Establishing goals gives you a clear vision of what you are working towards and how you will get there. When you feel stuck, having a goal becomes a motivator, as it reminds you why you are doing something and helps you to stay on track. Let your goals guide how you prioritize and allocate your time.

Here are ways to set goals and ensure you stick to them: 

Write it down

The act of vividly describing your goals is associated with achieving them, and there is an explanation based in neuroscience for it. Make your goals SMART, that is, specific, measurable, attainable, relevant, and timely. It doesn’t matter where you write them down – a planner, a whiteboard, an app – just have a single place where you can store and track your goals so that you are accountable for them and you can recognize when you have accomplished one.

Make your goals realistic

Ambition is a good thing, but sometimes having overly ambitious goals hinders your ability to complete them. Setting goals that are achievable makes them that much easier to reach — and the easier the goal, the more motivated you will be to work towards it. 

Use campus resources

Carleton offers a wide variety of support services for your personal and academic needs, including peer study sessions and academic advising.
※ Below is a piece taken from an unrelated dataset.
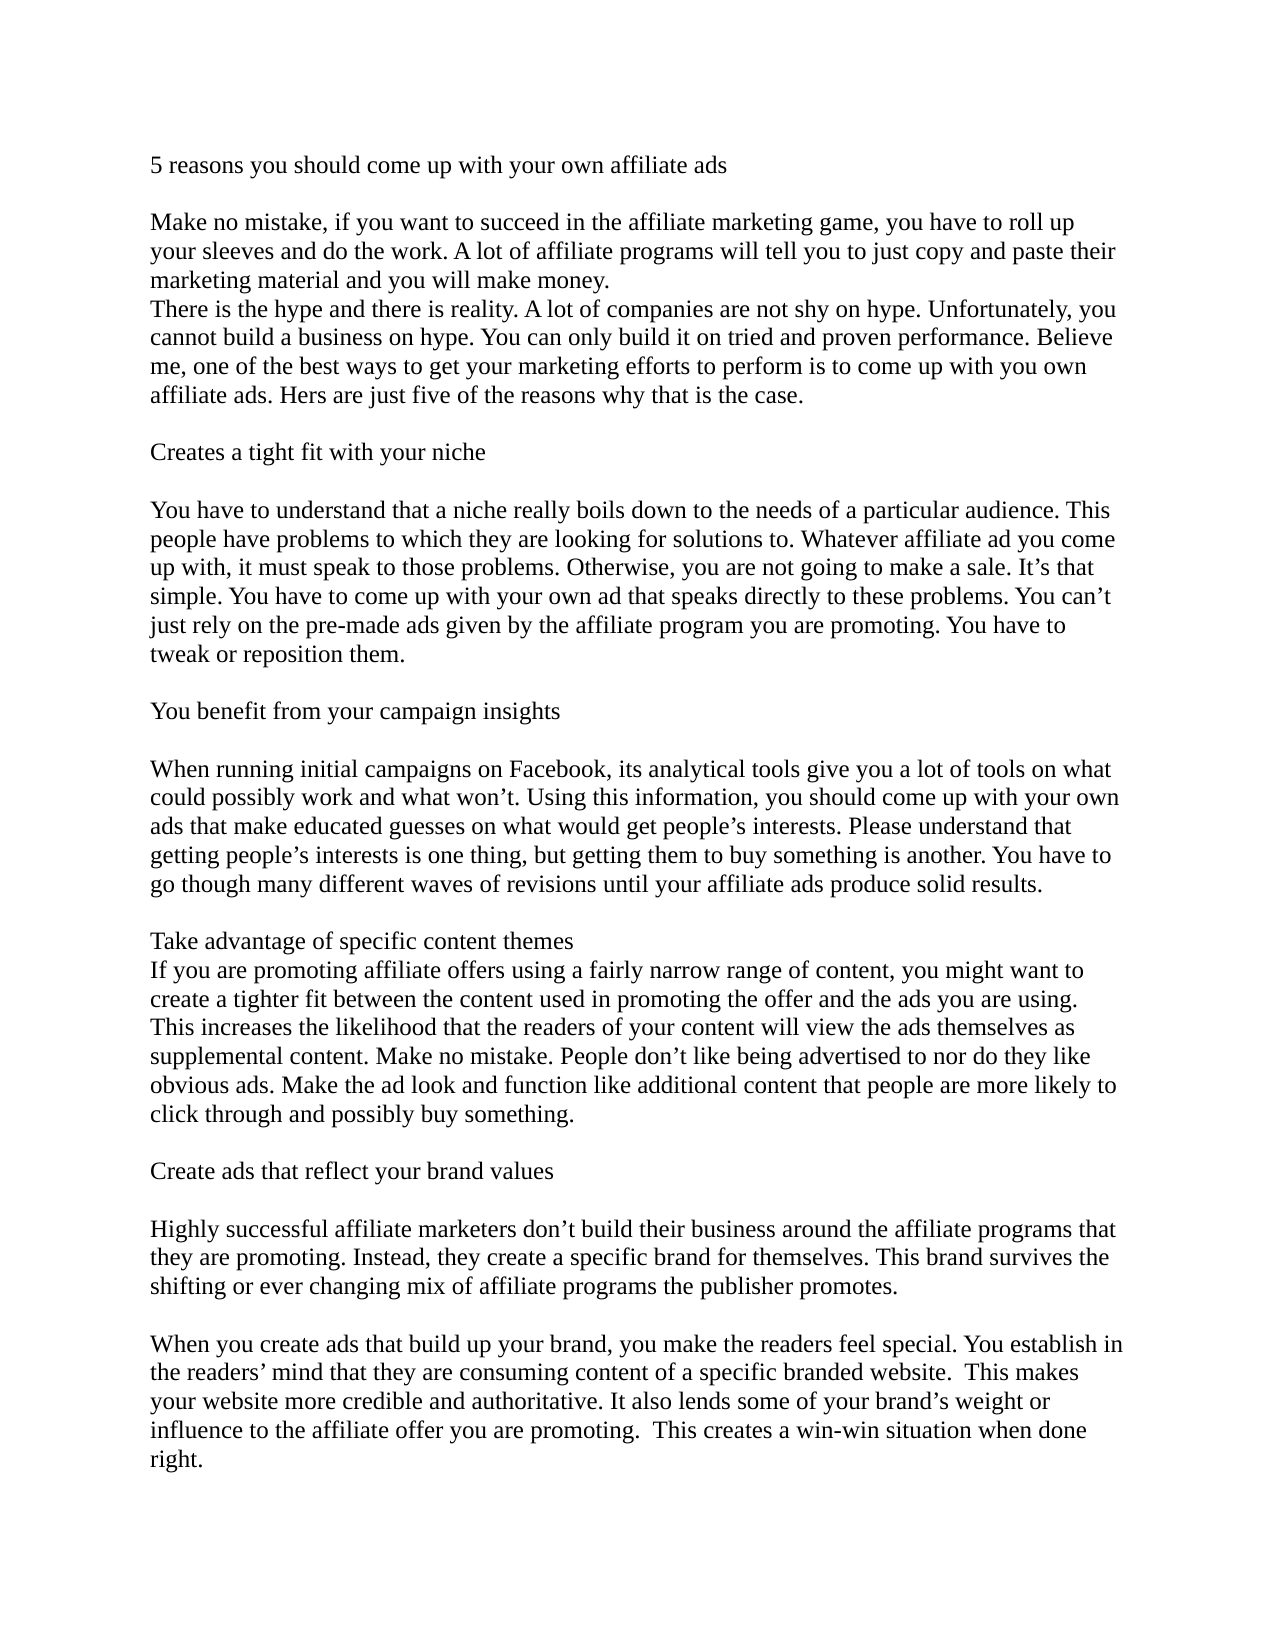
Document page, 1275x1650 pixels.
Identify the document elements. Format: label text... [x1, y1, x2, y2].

We have compiled a list of services you can access as an online learner on our Student Services at Carleton page.

Reward yourself

Give yourself a reward for the little victories. Small reinforcements will encourage you to stick with your goals and keep going. 

Keep making more goals

Once you accomplish a goal, add another one. This will encourage you to maintain your good habits and push yourself further. 

Practice self-care

Set aside time to take care of yourself. Take time off when you need it and don’t feel guilty for looking after yourself. Balance helps you stay focused. 

Change the pace

Make sure to have a good mix of short-term and long-term goals. 

Involve your friends

Setting goals with your friends can help you stay motivated as you work together to reach them. Friends are also a good source of encouragement for those days when tasks seem insurmountable.